Fuel gauges are not precise instruments – even in the most modern cars, the technology is relatively basic: the level in the tank is measured by a float, like the ballcock in a lavatory cistern, and are only ever a rough guide
To add to the uncertainty, the distance that a car can travel after that light first pops up varies wildly. A Mercedes C-Class, for example, can cruise along for an average of 46 miles, whereas a Vauxhall Astra will more likely give up at 26 miles.
So it’s best to head straight to the nearest pump. If you don’t, because you are trying to nurse the car back to that garage near home where fuel costs a whole 2p less per litre, bear this in mind: exhausting your petrol can cause a lot of damage to your car and your wallet. Diesel drivers face an even higher bill.
‘Running out can cause a lot more damage to diesel engines,’ says Ray Sparrow, a mechanic for nearly 40 years whose garage, Autowork, is in Salisbury, Wiltshire. ‘The bills can run into thousands. That may be good news for a garage, not for the driver.’
Without getting too technical, the seals, pumps and injectors in a diesel engine can be damaged by the engine drawing just on air, rather than a rich, oily mix of diesel and lubricant. ‘You may just get away with it,’ says Mr Sparrow, ‘but you’ll be causing expensive problems down the line.’
Petrol engines fare a little better running on empty, and are less likely to suffer severe damage. But there is little to be complacent about — even if you do have petrol in the boot, or get some from a garage, you may find the car still won’t start.
The likelihood is that air will have built up in the system, stopping the fuel moving from tank to engine and, in that case, you will need a mechanic to ‘bleed’ the system, much as one has to bleed a malfunctioning radiator at home. The net result is that you’re not going anywhere fast.
Also, by relying on fuel from the bottom of a petrol tank, you risk clogging up your filters and pumps with sediment. ‘Think of it as the bottom 10 per cent of a bottle of decent red wine,’ says Mr Sparrow. ‘It’s not the stuff you want to drink, is it?’
Modern cars will suffer worse than a jalopy.
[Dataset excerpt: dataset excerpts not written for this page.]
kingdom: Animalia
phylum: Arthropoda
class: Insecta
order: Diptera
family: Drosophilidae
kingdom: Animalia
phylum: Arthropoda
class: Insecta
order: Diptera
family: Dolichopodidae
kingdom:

As Mr Sparrow says, newer car systems are more sensitive and the tolerances much tighter.
There is a further chapter in this cautionary tale: the temporary effect, when the engine stops, on power steering and brakes. Neither works as you are used to, which makes pulling over more difficult. ‘The brakes will require a lot more pressure and the steering wheel will be like a massive heavy wrench,’ says Mr Sparrow. His advice is to drive around with a minimum of a quarter of a tank of fuel: ‘There’s no point in saving £20 today, to have to spend £2,000 tomorrow.’
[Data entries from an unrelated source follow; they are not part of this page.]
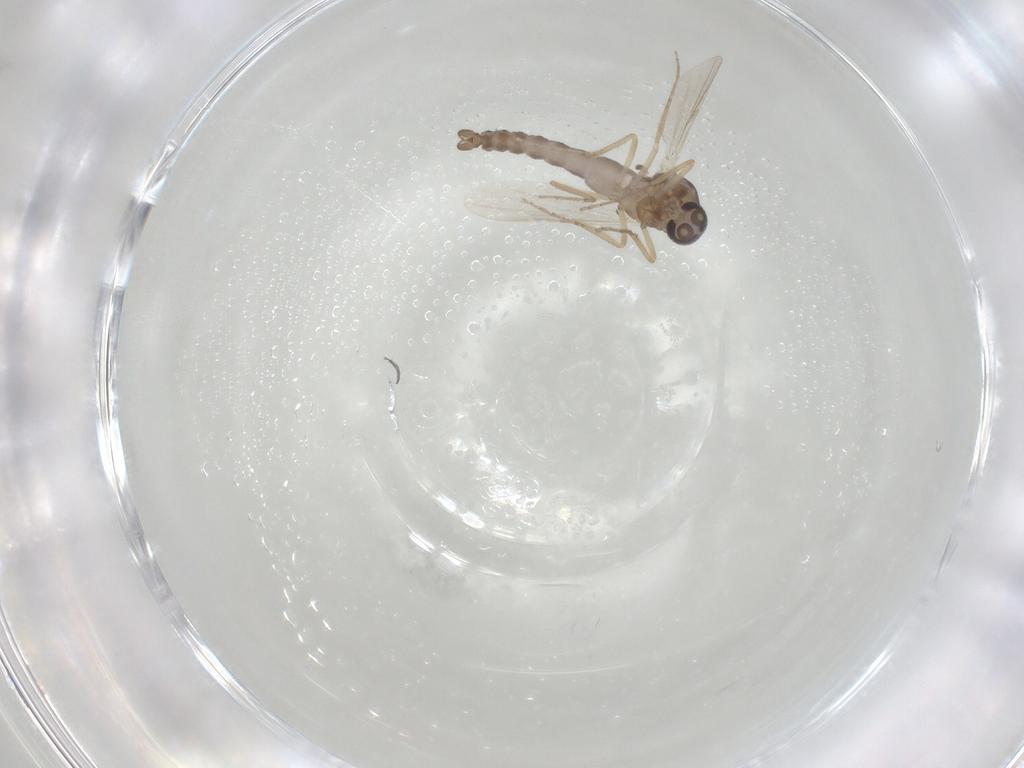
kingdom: Animalia
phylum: Arthropoda
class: Insecta
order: Diptera
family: Ceratopogonidae
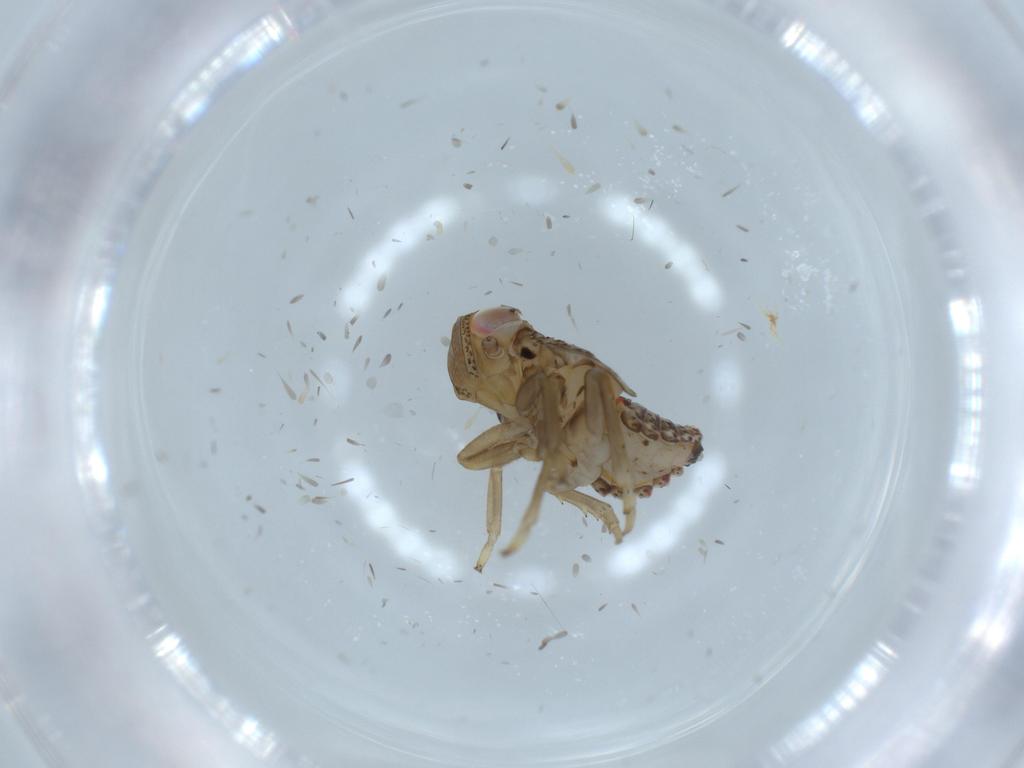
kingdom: Animalia
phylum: Arthropoda
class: Insecta
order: Hemiptera
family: Issidae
This is what to do if you still find yourself running on vapour.
Try to drive as ‘fuel-efficiently’ as possible. Maintain an even speed of around 40-50 mph if it’s legal, and avoid sudden braking and acceleration. Look at your rev counter, and try to pick a gear that keeps the engine running between 2,000 and 3,000 rpm.
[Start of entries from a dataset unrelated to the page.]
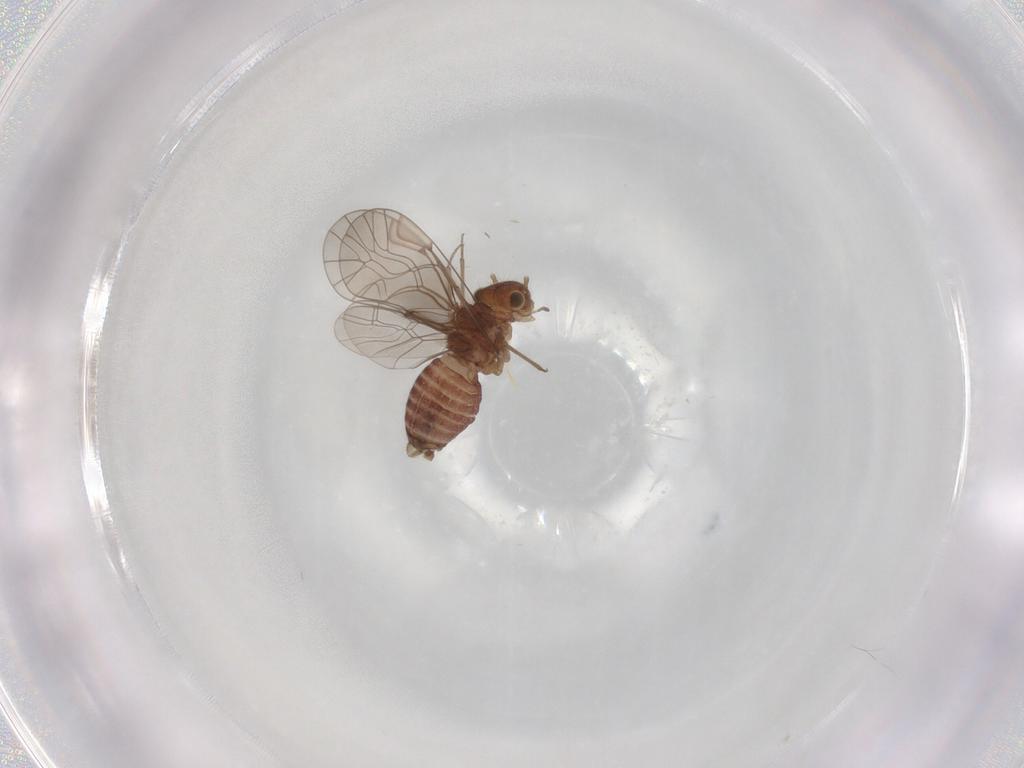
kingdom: Animalia
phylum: Arthropoda
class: Insecta
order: Psocodea
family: Lachesillidae
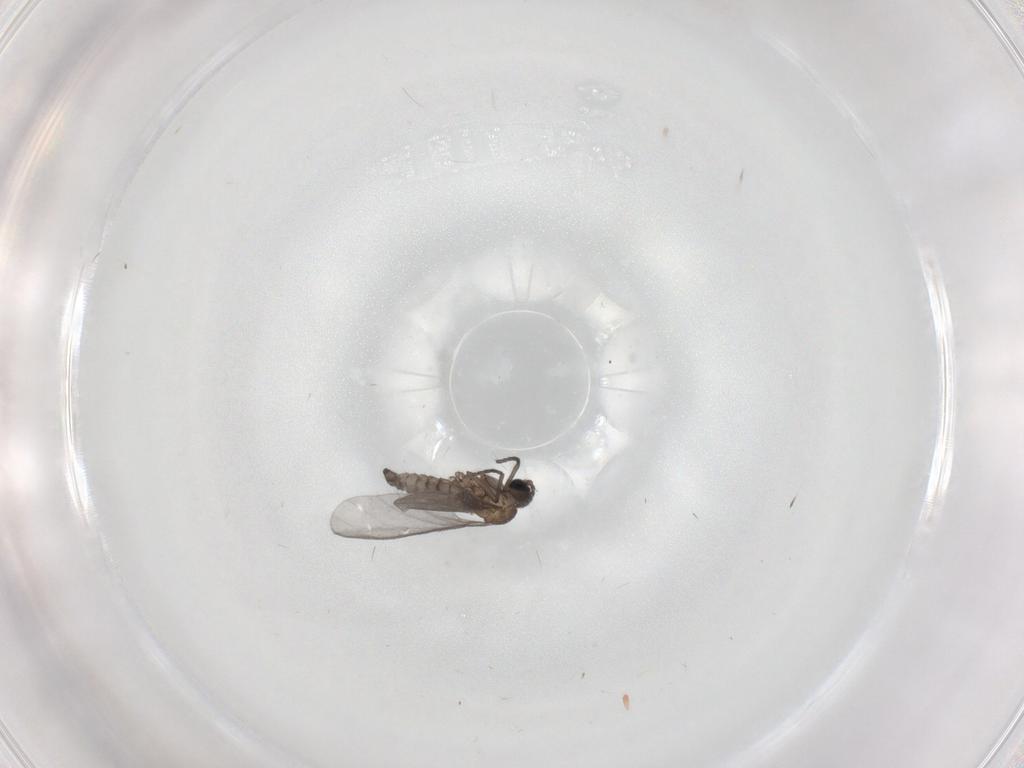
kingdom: Animalia
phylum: Arthropoda
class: Insecta
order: Diptera
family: Sciaridae
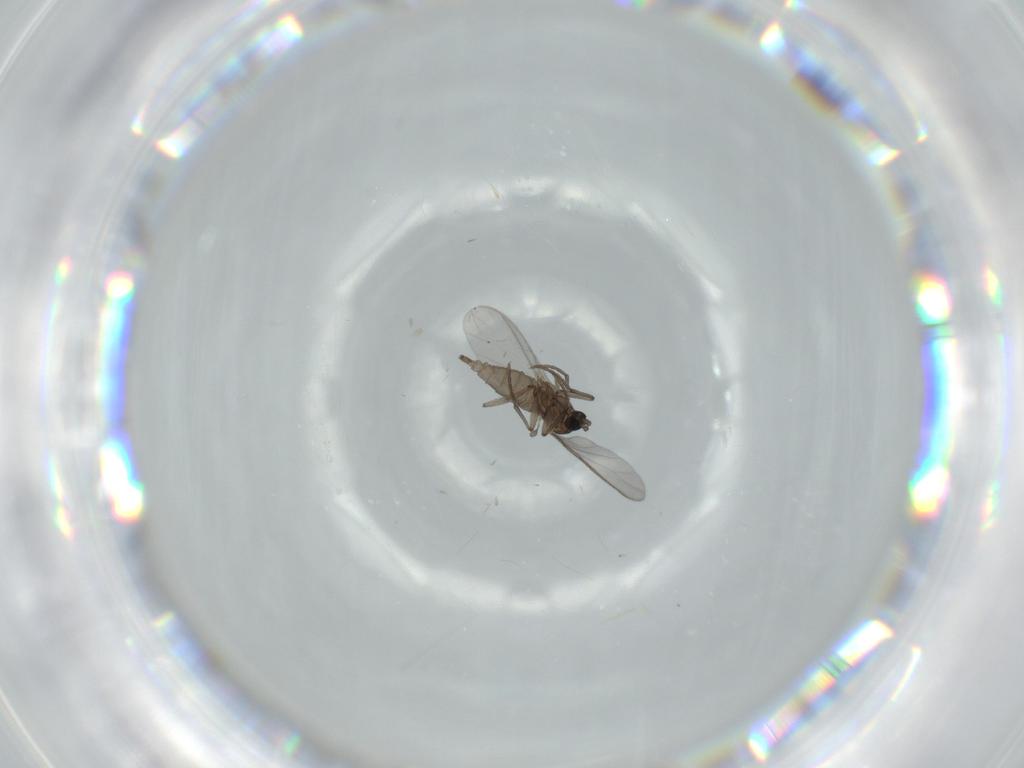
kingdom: Animalia
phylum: Arthropoda
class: Insecta
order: Diptera
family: Sciaridae
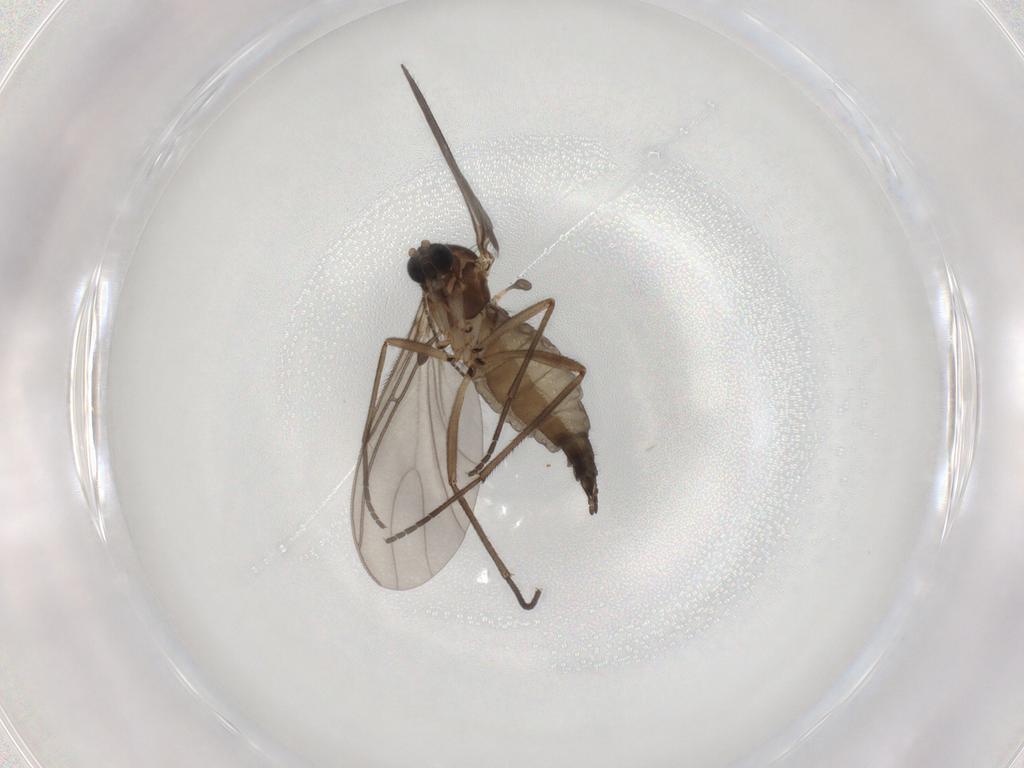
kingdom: Animalia
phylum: Arthropoda
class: Insecta
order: Diptera
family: Sciaridae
Don’t be tempted to freewheel; you can’t accelerate and could end up with points on your licence if caught by the police for not being in control of your vehicle. Moreover, most modern cars use less fuel when they are in gear as long as the accelerator is not depressed. This is because when you put the car into neutral, it will go into ‘tick-over’ mode (as if you were idling at some traffic lights), which uses more fuel.
Turning the car off when stationary will save fuel but only if you stop for more than a minute. Starting a car uses the equivalent of about a minute’s worth of fuel with the engine at 2,500 revs.
Best of all, remember the Jerry can. Those spare five litres may not only save your face, but also the cost of your next holiday.